Рассказ? - Морис Бланшо
Шрифт:
Интервал:
Закладка:
Однако же кое-что во мне довольно быстро хотеть перестало. Чтение вызывало у меня огромную усталость. Оно утомляло не меньше, чем речь, а всякое правдивое слово требовало от меня уж не знаю каких сил, которых мне не хватало. Мне говорили: “Вы принимаете свои трудности, собой любуясь”. Это высказывание меня удивляло. В двадцать лет — в тех же условиях — никто бы меня не заметил. В сорок же, ну небогатый, стал я убогим. И откуда только взялось это несносное обличье? На мой взгляд, я подцепил его на улице. Улицы меня не обогатили, как они, по зрелом размышлении, должны были бы сделать. Напротив, придерживаясь тротуаров, погружаясь в ярко освещенное метро, проходя по замечательным проспектам, где город сияет как нельзя лучше, я стал предельно бесцветным, непритязательным и утомленным, и, впитав чрезмерную дозу безликого упадка, тем сильнее притягивал взгляды, что не по мне была эта доза, что делала она из меня нечто расплывчатое и неопределенное; тем самым обличье мое казалось деланным, подчеркнутым. В нищете раздражает то, что она видна, и те, кто ее видят, думают: “Вот меня и обвиняют; кто же это на меня нападает?” Я же вовсе не намеревался носить на своей одежде правосудие.
Мне говорили (иногда доктор, иногда санитары): “Вы человек образованный, у вас способности; не используя задатки, которые, стоит их раздать десятерым, их лишенным, позволят им жить, вы обделяете их тем, чего у них нет; ваша бедность, которой можно избежать, — просто вызов их нуждам”. Я спрашивал: “Откуда эти проповеди? Я что, украл свое место? Ну так заберите его у меня”. Я видел, что окружен несправедливыми помыслами и злобными измышлениями. И кто же поднимался против меня? Невидимое знание, доказательств которому ни у кого не имелось и которое сам я тщетно искал. Образованный! Но вряд ли я был таковым все время. Способный? Где были они, эти способности, из которых пытались сделать судей в мантиях, со своих скамей денно и нощно готовых меня осудить?
Врачи мне в общем-то нравились, я не чувствовал себя униженным их сомнениями.

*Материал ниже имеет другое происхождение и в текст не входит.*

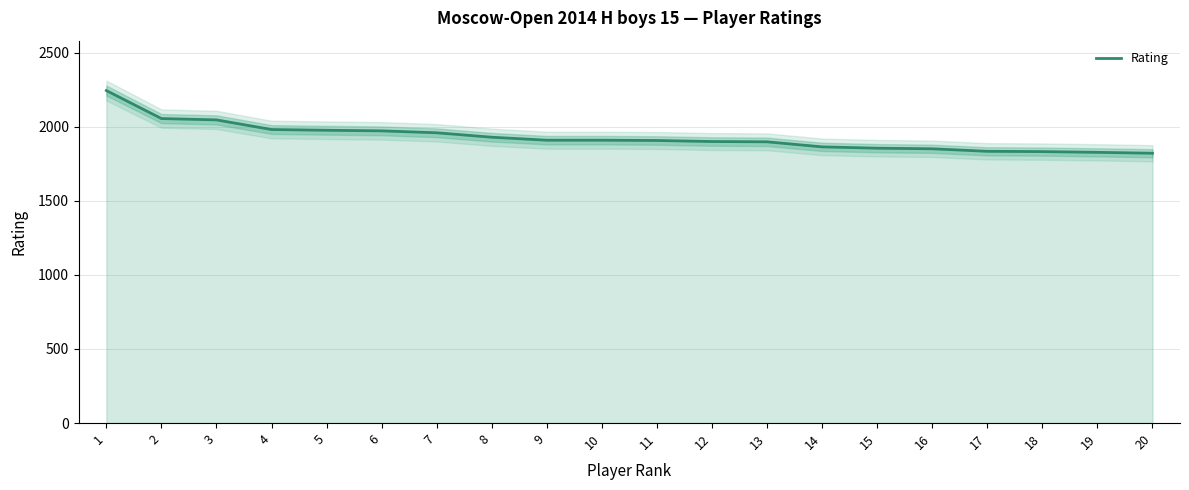

The chart shows a value of 3267 at 12. True or false?

False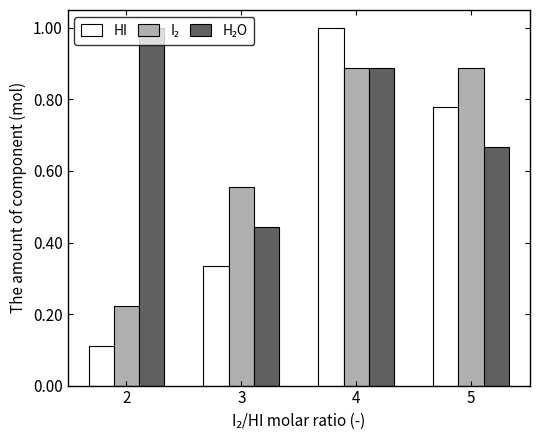

Does the chart contain any negative values?

No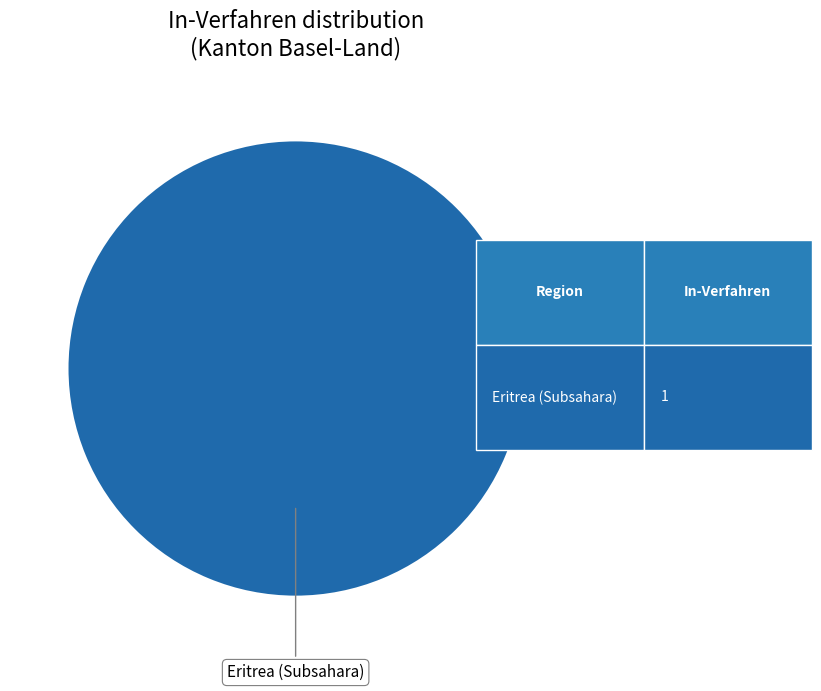

Is there a majority slice in this chart?

Yes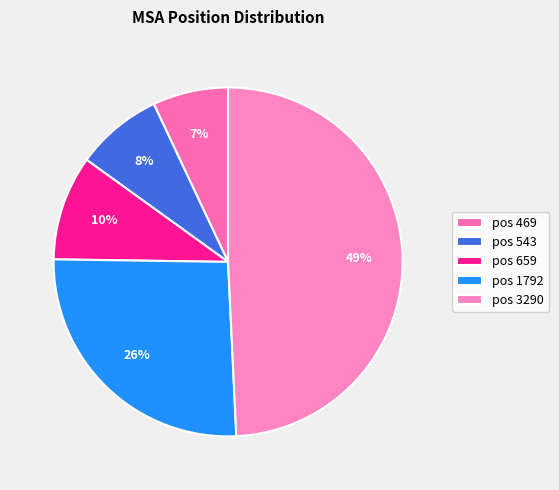

To the nearest percent, what is the difference between the largest and smallest slice percentages?

42%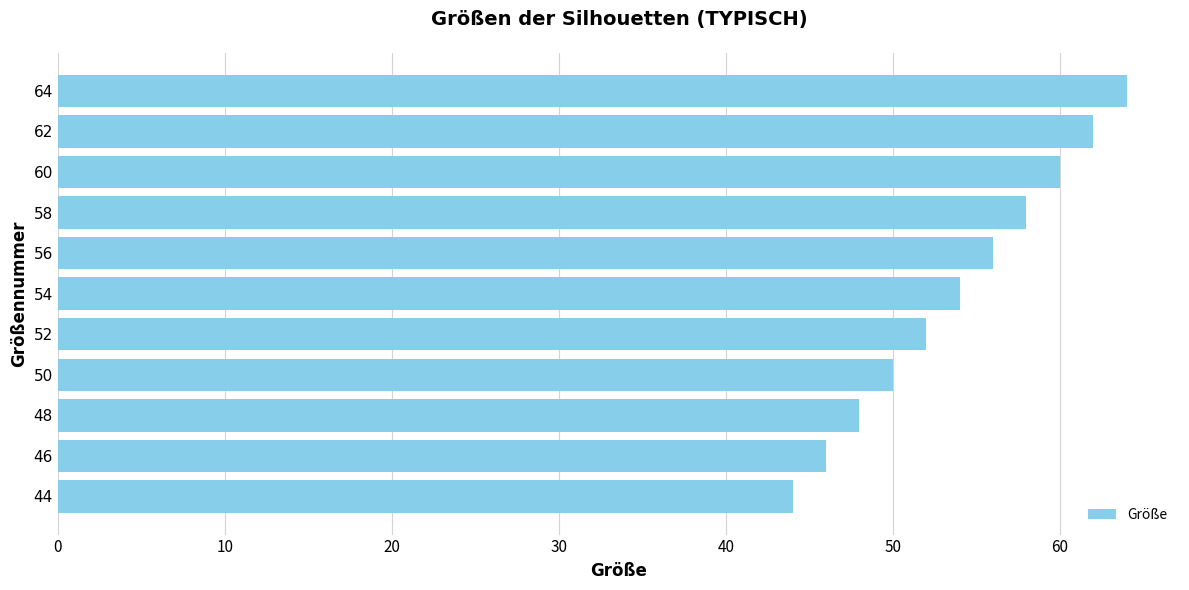

The value at 50 is 30. True or false?

False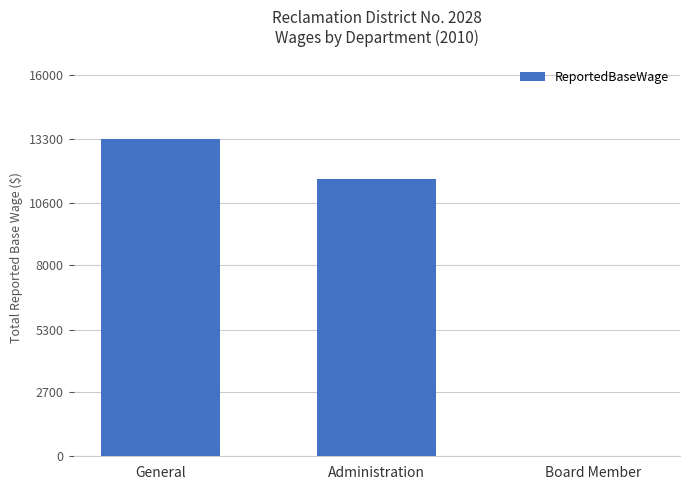

Reading left to right, extract all data points from this chart.

General=13308	Administration=11608	Board Member=0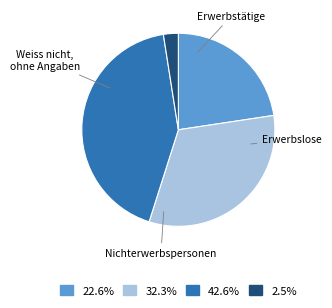

Does Erwerbslose account for over 50% of the chart?

No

Беда в том, что авторитет их рос час от часу. Этого не заметишь, но это цари. Открывая двери в мои комнаты, они говорили: “Все, что здесь есть, принадлежит нам”. Они набрасывались на обрывки моих мыслей: “Это наше”. Они запрашивали мою историю: “Говори”, и она поступала к ним на службу. В спешке я избавлялся от самого себя. Я распределял между ними свою кровь, свою интимность, я уступал им вселенную, я производил их на свет. Под их ничуть не удивленными глазами я становился каплей воды, чернильным пятном. Я низводил себя до их уровня, я весь проходил под их взглядом; и когда наконец, имея в наличии лишь мою совершеннейшую ничтожность, не имея больше ничего, на что смотреть, врачи переставали меня также и видеть, они в раздражении вставали, крича: “Ну так где же вы? Где вы скрываетесь? Прятаться запрещено, это нарушение и т. д.”.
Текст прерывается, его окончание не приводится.